__Stored data__
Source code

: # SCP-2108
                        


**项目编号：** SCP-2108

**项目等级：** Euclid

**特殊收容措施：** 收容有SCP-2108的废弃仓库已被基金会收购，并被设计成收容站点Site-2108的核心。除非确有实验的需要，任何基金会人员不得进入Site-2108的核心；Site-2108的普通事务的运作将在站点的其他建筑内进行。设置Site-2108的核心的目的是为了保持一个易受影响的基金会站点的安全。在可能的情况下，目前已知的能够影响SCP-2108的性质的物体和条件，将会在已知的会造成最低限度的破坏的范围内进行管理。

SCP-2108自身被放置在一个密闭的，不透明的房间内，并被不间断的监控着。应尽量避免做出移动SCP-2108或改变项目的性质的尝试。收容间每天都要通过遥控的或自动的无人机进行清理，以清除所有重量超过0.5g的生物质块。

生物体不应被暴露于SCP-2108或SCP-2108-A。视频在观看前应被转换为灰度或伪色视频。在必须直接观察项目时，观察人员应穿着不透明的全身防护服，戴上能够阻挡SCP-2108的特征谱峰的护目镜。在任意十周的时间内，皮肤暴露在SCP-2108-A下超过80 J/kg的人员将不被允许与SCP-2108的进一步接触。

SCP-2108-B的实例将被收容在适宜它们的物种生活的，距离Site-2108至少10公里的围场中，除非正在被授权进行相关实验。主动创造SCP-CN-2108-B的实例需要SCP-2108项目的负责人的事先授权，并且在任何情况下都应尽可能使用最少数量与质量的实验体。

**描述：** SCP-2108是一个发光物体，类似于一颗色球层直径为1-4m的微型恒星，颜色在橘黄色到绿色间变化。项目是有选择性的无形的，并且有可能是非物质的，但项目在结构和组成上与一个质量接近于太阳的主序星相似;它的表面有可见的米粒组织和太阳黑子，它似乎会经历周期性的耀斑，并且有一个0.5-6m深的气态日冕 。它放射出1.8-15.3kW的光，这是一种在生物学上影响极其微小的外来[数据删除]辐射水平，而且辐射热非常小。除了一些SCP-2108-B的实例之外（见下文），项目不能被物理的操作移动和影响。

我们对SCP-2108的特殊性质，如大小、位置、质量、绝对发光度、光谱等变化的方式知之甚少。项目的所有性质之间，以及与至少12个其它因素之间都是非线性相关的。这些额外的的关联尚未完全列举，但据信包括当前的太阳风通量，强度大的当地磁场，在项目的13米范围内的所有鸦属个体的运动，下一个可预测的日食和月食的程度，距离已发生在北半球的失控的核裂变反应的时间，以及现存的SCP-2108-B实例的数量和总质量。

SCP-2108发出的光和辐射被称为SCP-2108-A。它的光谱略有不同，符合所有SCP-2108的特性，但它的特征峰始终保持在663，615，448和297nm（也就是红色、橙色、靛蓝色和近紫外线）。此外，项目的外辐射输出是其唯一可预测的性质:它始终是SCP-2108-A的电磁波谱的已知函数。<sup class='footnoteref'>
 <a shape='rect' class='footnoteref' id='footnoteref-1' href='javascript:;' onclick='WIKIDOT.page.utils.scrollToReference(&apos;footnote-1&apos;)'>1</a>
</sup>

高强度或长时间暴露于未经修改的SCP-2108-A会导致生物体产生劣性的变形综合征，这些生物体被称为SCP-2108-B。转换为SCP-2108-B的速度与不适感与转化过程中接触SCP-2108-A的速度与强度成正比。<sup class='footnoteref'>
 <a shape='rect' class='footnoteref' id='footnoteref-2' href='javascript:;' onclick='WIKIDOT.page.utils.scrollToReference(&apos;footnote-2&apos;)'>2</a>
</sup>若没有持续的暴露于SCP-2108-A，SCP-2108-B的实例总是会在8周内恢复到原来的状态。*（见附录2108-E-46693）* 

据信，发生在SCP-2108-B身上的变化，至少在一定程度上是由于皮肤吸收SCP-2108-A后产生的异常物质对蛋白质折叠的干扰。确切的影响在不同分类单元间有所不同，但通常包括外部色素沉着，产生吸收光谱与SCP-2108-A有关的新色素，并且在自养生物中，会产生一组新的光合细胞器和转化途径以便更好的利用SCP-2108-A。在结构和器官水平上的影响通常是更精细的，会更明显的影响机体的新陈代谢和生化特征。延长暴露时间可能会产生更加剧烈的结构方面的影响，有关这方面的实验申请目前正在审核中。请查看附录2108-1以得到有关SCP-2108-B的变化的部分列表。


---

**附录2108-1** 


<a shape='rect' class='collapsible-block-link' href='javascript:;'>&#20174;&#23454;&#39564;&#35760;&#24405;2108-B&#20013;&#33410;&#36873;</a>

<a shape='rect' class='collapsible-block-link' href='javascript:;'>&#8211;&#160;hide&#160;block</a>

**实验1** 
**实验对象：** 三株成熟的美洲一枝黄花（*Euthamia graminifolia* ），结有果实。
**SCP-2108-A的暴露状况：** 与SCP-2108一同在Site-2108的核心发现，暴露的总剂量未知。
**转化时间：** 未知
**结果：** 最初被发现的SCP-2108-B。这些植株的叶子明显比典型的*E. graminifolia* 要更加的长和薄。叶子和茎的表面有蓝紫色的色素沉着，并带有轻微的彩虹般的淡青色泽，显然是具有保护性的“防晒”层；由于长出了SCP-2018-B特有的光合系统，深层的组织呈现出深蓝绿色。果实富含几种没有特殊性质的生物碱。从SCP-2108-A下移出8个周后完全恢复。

__What to do__
In the listing above, start at the line with "<a shape='rect' class='footnoteref' id='footnoteref-1'", go on through the line with "</sup>若没有持续的暴露", and copy each of those lines exactly; leave out all the rest.

__Exercise output__
 <a shape='rect' class='footnoteref' id='footnoteref-1' href='javascript:;' onclick='WIKIDOT.page.utils.scrollToReference(&apos;footnote-1&apos;)'>1</a>
</sup>

高强度或长时间暴露于未经修改的SCP-2108-A会导致生物体产生劣性的变形综合征，这些生物体被称为SCP-2108-B。转换为SCP-2108-B的速度与不适感与转化过程中接触SCP-2108-A的速度与强度成正比。<sup class='footnoteref'>
 <a shape='rect' class='footnoteref' id='footnoteref-2' href='javascript:;' onclick='WIKIDOT.page.utils.scrollToReference(&apos;footnote-2&apos;)'>2</a>
</sup>若没有持续的暴露于SCP-2108-A，SCP-2108-B的实例总是会在8周内恢复到原来的状态。*（见附录2108-E-46693）* 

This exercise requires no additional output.